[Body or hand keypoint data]
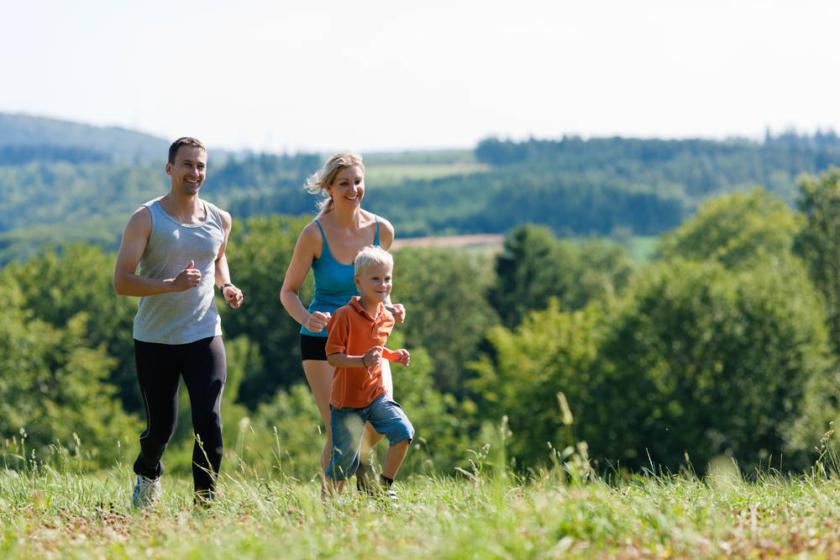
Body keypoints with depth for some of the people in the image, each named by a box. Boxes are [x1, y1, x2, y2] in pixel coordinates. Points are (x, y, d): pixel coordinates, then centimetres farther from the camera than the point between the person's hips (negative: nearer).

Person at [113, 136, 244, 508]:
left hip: (204, 336, 2)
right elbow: (121, 282, -13)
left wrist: (226, 286, 6)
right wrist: (172, 285, -28)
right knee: (160, 427, 7)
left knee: (208, 421, -14)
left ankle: (205, 501, -4)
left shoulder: (220, 220, 6)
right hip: (154, 340, -2)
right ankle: (147, 475, 40)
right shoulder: (146, 219, -7)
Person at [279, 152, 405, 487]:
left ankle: (361, 458, 25)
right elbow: (288, 291, -6)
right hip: (323, 339, -3)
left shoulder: (381, 230, -3)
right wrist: (306, 319, -26)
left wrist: (388, 307, -4)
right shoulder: (315, 234, -14)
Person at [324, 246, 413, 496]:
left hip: (376, 394, 5)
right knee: (344, 462, -1)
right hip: (347, 400, -5)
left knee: (403, 432, -16)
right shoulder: (345, 316, -16)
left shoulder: (386, 318, 5)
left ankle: (385, 487, 0)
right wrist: (362, 361, -33)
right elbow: (332, 357, -19)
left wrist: (393, 355, 5)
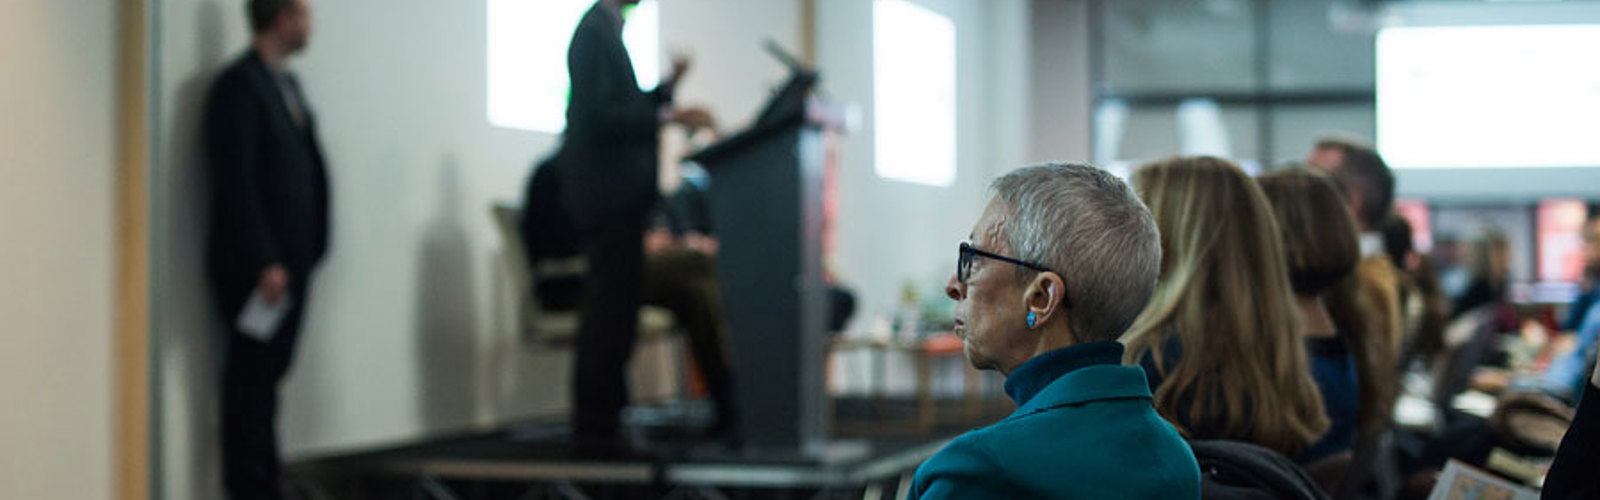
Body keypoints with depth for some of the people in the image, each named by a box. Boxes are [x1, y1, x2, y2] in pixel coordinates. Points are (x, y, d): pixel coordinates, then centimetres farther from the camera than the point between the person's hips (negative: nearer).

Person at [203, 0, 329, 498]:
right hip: (256, 269, -8)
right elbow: (235, 182, -17)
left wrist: (307, 256, 14)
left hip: (289, 265, 8)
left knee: (267, 377, 11)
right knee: (250, 379, -4)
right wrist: (264, 264, -20)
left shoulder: (287, 83, 17)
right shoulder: (238, 84, -11)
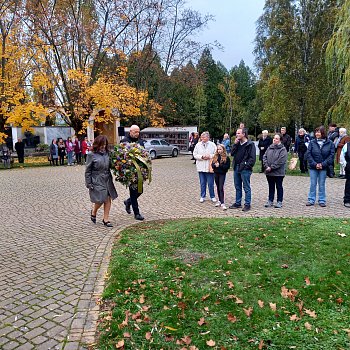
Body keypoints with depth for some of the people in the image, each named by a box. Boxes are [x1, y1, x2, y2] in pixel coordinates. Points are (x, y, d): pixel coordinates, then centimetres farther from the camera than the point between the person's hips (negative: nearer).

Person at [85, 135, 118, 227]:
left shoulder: (107, 153, 8)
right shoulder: (91, 155, -6)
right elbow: (88, 171, -5)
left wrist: (111, 178, 14)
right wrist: (88, 183, -8)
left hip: (107, 180, 5)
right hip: (97, 181, -5)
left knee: (108, 199, 3)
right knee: (100, 200, -5)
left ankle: (105, 219, 14)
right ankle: (93, 212, 27)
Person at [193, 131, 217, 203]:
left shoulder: (212, 145, 1)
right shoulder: (198, 145, 6)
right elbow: (195, 154, 3)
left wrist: (209, 156, -14)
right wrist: (201, 157, -11)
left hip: (209, 167, -2)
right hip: (201, 167, 2)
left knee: (210, 183, 4)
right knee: (202, 183, 10)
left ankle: (212, 197, 19)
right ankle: (202, 196, 22)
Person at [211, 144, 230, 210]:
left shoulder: (226, 158, -7)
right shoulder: (215, 157, 6)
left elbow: (227, 166, -11)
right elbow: (212, 164, 5)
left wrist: (220, 165, -20)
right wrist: (215, 165, -17)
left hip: (222, 174, -5)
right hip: (216, 173, 5)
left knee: (221, 188, -10)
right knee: (218, 187, 13)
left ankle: (222, 203, -10)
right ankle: (219, 200, 25)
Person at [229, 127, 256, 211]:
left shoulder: (250, 144, -9)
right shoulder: (237, 143, 13)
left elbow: (252, 158, -12)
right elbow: (232, 153, 6)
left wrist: (247, 165, -17)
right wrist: (235, 144, -3)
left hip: (245, 169, -7)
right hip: (236, 168, 7)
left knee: (246, 187, 1)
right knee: (237, 187, 15)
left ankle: (247, 204, 8)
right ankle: (238, 203, 25)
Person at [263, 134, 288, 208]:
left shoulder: (283, 149, -9)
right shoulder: (269, 148, 9)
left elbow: (281, 161, -18)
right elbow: (265, 157, 6)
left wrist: (272, 167, -18)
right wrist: (267, 166, -9)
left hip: (278, 172, -5)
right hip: (269, 172, 5)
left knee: (279, 187, 7)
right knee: (271, 187, 15)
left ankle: (279, 202, 16)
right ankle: (270, 201, 24)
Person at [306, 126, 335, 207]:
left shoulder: (329, 143, -3)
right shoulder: (312, 142, -2)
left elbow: (331, 155, -3)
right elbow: (308, 154, -3)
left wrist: (323, 164, -12)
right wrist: (314, 164, -12)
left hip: (323, 167, 0)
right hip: (313, 167, 1)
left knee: (322, 184, 8)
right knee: (313, 184, 6)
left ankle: (322, 201, 18)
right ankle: (311, 200, 15)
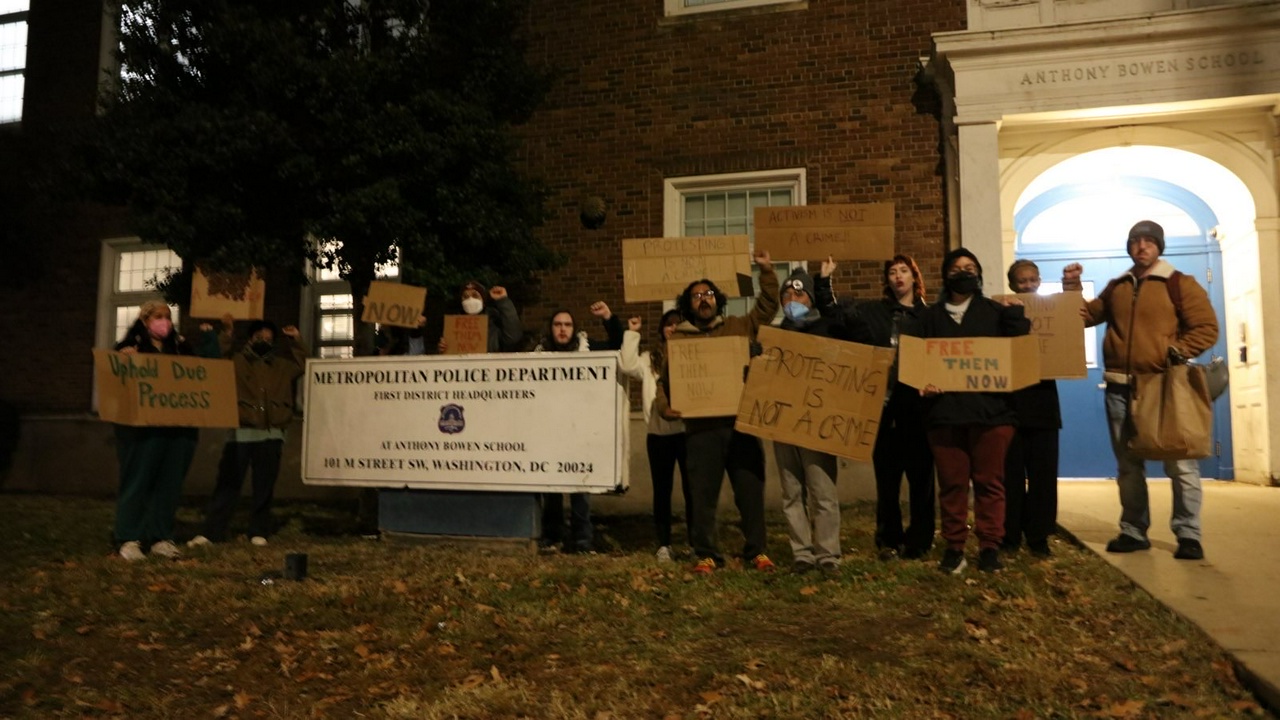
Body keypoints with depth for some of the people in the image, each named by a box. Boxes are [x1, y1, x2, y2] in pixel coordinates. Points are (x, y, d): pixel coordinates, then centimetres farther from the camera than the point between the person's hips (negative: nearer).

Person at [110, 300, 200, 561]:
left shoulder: (180, 347, 15)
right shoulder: (130, 345, 3)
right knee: (137, 481, -2)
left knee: (170, 483, 5)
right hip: (142, 427, -4)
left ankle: (160, 537, 12)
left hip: (178, 427, 4)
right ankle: (129, 539, 6)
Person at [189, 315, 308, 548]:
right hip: (241, 433, -2)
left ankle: (259, 532, 14)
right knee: (227, 484, -2)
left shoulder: (281, 365, 17)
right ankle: (211, 532, 2)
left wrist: (297, 340, 13)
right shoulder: (236, 360, 8)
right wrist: (225, 333, -13)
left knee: (264, 487, 7)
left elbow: (302, 365, 23)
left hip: (271, 435, 3)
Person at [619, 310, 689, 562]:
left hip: (689, 430, -1)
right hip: (659, 433, 2)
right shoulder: (650, 358, 12)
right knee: (662, 489, 8)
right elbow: (627, 366, -5)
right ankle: (664, 544, 16)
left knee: (692, 488, 3)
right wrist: (632, 333, -2)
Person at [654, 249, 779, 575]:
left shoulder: (740, 326, 12)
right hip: (701, 428, -1)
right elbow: (665, 378, 8)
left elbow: (768, 306, 14)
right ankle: (707, 554, 15)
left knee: (751, 490, 7)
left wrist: (767, 271, 3)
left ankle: (756, 551, 20)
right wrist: (664, 405, -10)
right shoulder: (678, 338, 9)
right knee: (703, 494, 3)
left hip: (742, 423, 1)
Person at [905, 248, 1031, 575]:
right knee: (951, 483, 4)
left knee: (989, 481, 3)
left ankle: (990, 547, 12)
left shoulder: (995, 311, 11)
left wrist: (1015, 315, -9)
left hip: (990, 409, 0)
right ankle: (954, 547, 13)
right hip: (944, 411, 1)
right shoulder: (931, 316, 13)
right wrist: (920, 381, -11)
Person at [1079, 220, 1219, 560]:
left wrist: (1177, 352, -17)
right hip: (1120, 387, 5)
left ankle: (1188, 535, 8)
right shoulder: (1116, 288, 15)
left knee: (1179, 463, -3)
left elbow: (1207, 328, -3)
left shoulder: (1180, 284, 1)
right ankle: (1133, 532, 20)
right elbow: (1086, 315, 18)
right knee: (1128, 464, 10)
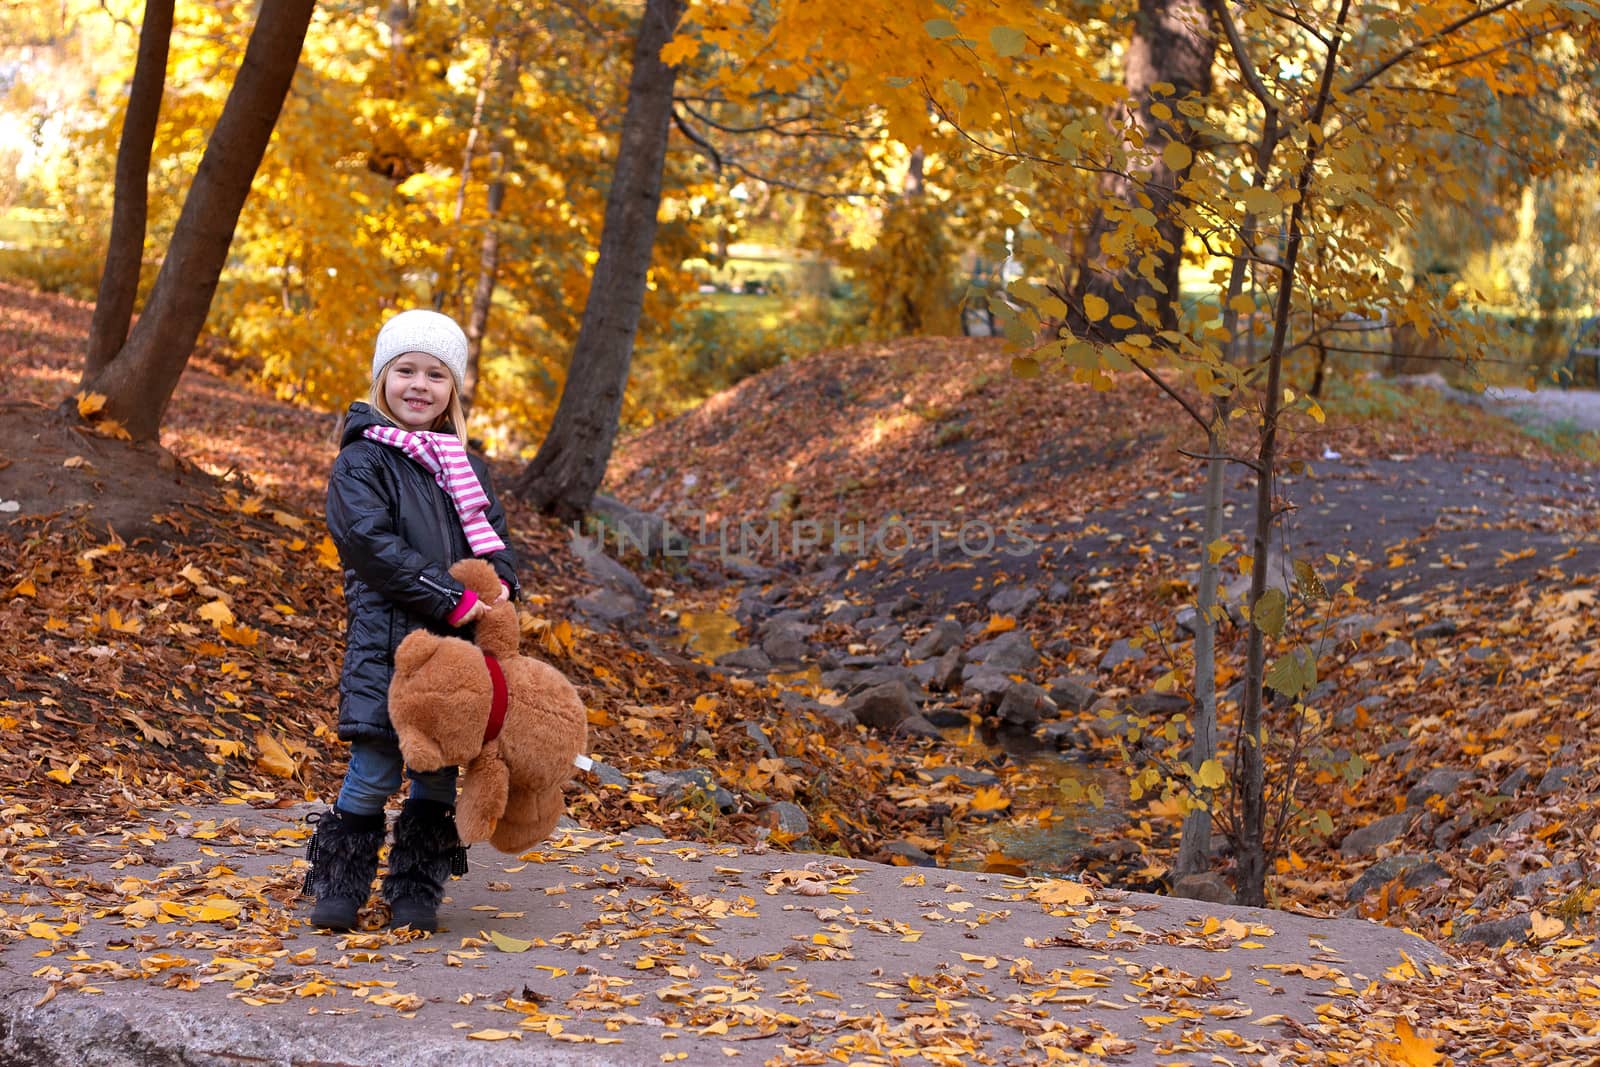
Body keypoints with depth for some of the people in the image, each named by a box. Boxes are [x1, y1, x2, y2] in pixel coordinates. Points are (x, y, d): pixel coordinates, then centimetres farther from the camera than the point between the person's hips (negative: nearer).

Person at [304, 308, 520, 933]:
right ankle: (338, 886, 11)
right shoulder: (361, 461, -3)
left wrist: (500, 580, -5)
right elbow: (372, 542, -14)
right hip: (386, 639, -5)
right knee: (375, 771, -5)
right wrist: (448, 599, -18)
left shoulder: (463, 465, 16)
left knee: (438, 773, 7)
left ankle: (416, 892, 18)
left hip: (455, 644, 5)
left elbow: (490, 529, 19)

→ **About this task**: Copy out the data again, starting at the beginning and ending at the line that contains "left wrist: (226, 286, 6)", and add -41 to every number in the keypoint answers (the x, y, and depth values). Leave the pictures out.

→ **Answer box**:
Body keypoints with depth for some of the people in the image, each named by a box. Boxes are [x1, y1, x2, y2] in pixel coordinates. Points are (x, y, d): pixel coordinates, then centimetres farther from the camera than the point between the person's hips (negative: nearer).

Person at [113, 136, 244, 508]:
left hip: (163, 295, -39)
right elbow: (80, 241, -54)
left wrist: (185, 245, -35)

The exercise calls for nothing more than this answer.